Figure 2. Rab7b dynamically interacts with autophagic membranes.

1. Live‐cell imaging of U2OS GFP‐LC3 cells transiently transfected with mCherry‐Rab7b. The arrows indicate Rab7b‐ and LC3‐positive vesicles moving together. Scale bars: 15 μm and 5 μm.
2. Frequency histogram representing the quantification of how long Rab7b‐ and LC3‐positive vesicles move together before separating. Total number of objects counted (n) is shown for 60 different cells from three independent experiments.

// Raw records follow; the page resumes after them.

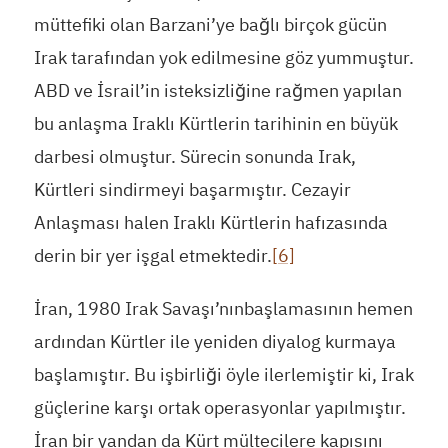
müttefiki olan Barzani’ye bağlı birçok gücün
Irak tarafından yok edilmesine göz yummuştur.
ABD ve İsrail’in isteksizliğine rağmen yapılan
bu anlaşma Iraklı Kürtlerin tarihinin en büyük
darbesi olmuştur. Sürecin sonunda Irak,
Kürtleri sindirmeyi başarmıştır. Cezayir
Anlaşması halen Iraklı Kürtlerin hafızasında
derin bir yer işgal etmektedir.
[6]
İran, 1980 Irak Savaşı’nınbaşlamasının hemen
ardından Kürtler ile yeniden diyalog kurmaya
başlamıştır. Bu işbirliği öyle ilerlemiştir ki, Irak
güçlerine karşı ortak operasyonlar yapılmıştır.
İran bir yandan da Kürt mültecilere kapısını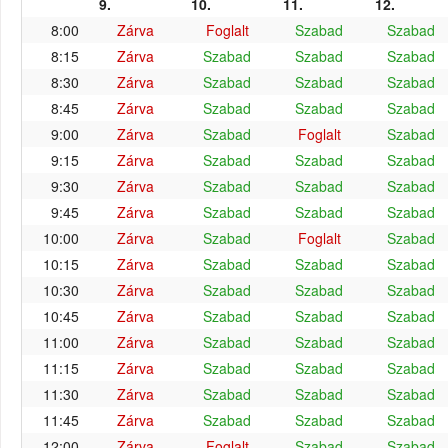
9.
10.
11.
12.
8:00
Zárva
Foglalt
Szabad
Szabad
8:15
Zárva
Szabad
Szabad
Szabad
8:30
Zárva
Szabad
Szabad
Szabad
8:45
Zárva
Szabad
Szabad
Szabad
9:00
Zárva
Szabad
Foglalt
Szabad
9:15
Zárva
Szabad
Szabad
Szabad
9:30
Zárva
Szabad
Szabad
Szabad
9:45
Zárva
Szabad
Szabad
Szabad
10:00
Zárva
Szabad
Foglalt
Szabad
10:15
Zárva
Szabad
Szabad
Szabad
10:30
Zárva
Szabad
Szabad
Szabad
10:45
Zárva
Szabad
Szabad
Szabad
11:00
Zárva
Szabad
Szabad
Szabad
11:15
Zárva
Szabad
Szabad
Szabad
11:30
Zárva
Szabad
Szabad
Szabad
11:45
Zárva
Szabad
Szabad
Szabad
12:00
Zárva
Foglalt
Szabad
Szabad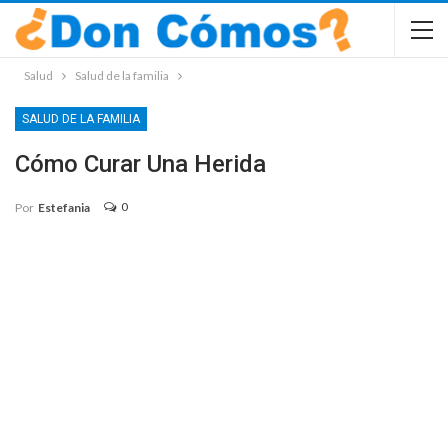
Salud
Salud de la familia
SALUD DE LA FAMILIA
Cómo Curar Una Herida
0
Por
Estefania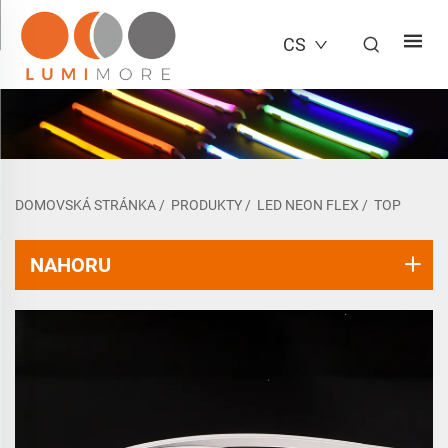
CS
DOMOVSKÁ STRÁNKA
/
PRODUKTY
/
LED NEON FLEX
/
TOP
NAHORU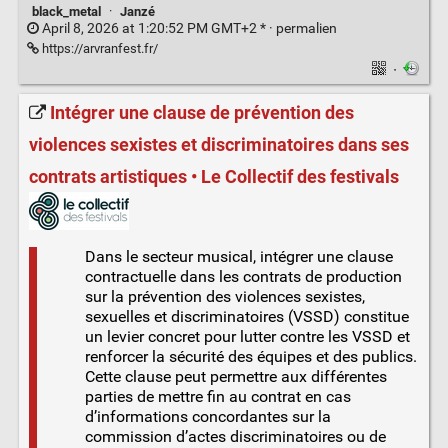
black_metal
·
Janzé
April 8, 2026 at 1:20:52 PM GMT+2 * ·
permalien
https://arvranfest.fr/
·
Intégrer une clause de prévention des
violences sexistes et discriminatoires dans ses
contrats artistiques • Le Collectif des festivals
Dans le secteur musical, intégrer une clause
contractuelle dans les contrats de production
sur la prévention des violences sexistes,
sexuelles et discriminatoires (VSSD) constitue
un levier concret pour lutter contre les VSSD et
renforcer la sécurité des équipes et des publics.
Cette clause peut permettre aux différentes
parties de mettre fin au contrat en cas
d’informations concordantes sur la
commission d’actes discriminatoires ou de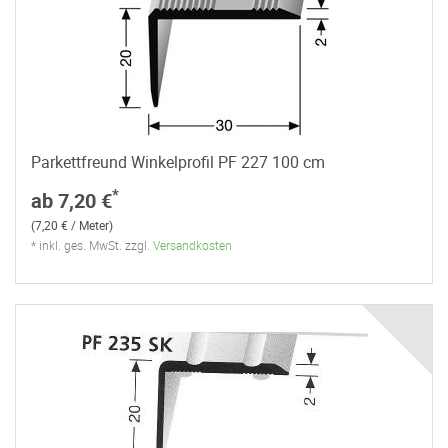
Parkettfreund Winkelprofil PF 227 100 cm
*
ab 7,20 €
(7,20 € / Meter)
* inkl. ges. MwSt. zzgl.
Versandkosten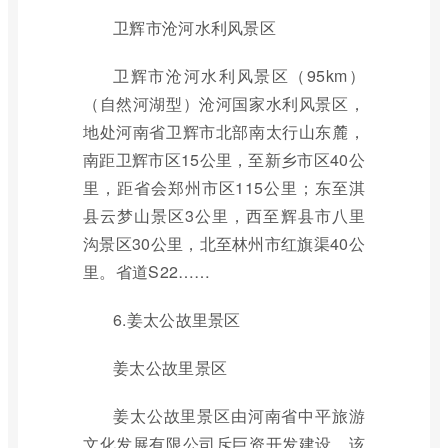
卫辉市沧河水利风景区
卫辉市沧河水利风景区（95km）
（自然河湖型）沧河国家水利风景区，
地处河南省卫辉市北部南太行山东麓，
南距卫辉市区15公里，至新乡市区40公
里，距省会郑州市区115公里；东至淇
县云梦山景区3公里，西至辉县市八里
沟景区30公里，北至林州市红旗渠40公
里。省道S22……
6.姜太公故里景区
姜太公故里景区
姜太公故里景区由河南省中平旅游
文化发展有限公司斥巨资开发建设。该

3. Live‐cell imaging of U2OS cells transiently transfected with GFP‐Rab7b and mCherry‐LC3. 3D volume rendering (top) and the relative Imaris isosurface 3D rendering (bottom) are shown. Scale bar: 15 μm. Magnification of the boxed area is shown in the inset on the right (scale bar: 2 μm).
4. Double immunogold labeling of U2OS cells stably transfected with GFP‐LC3 and transiently transfected with HA‐Rab7b. HA‐Rab7b (10 nm gold) localizes to outer (open arrowheads) and inner (filled arrowheads) membranes of autophagosomes, identified by LC3 labeling (5 nm gold) and characteristic ultrastructure (cytoplasmic mass surrounded with electron lucent area representing double membrane), or to small vesicles close to autophagosomes (arrows). Scale bar: 500 nm.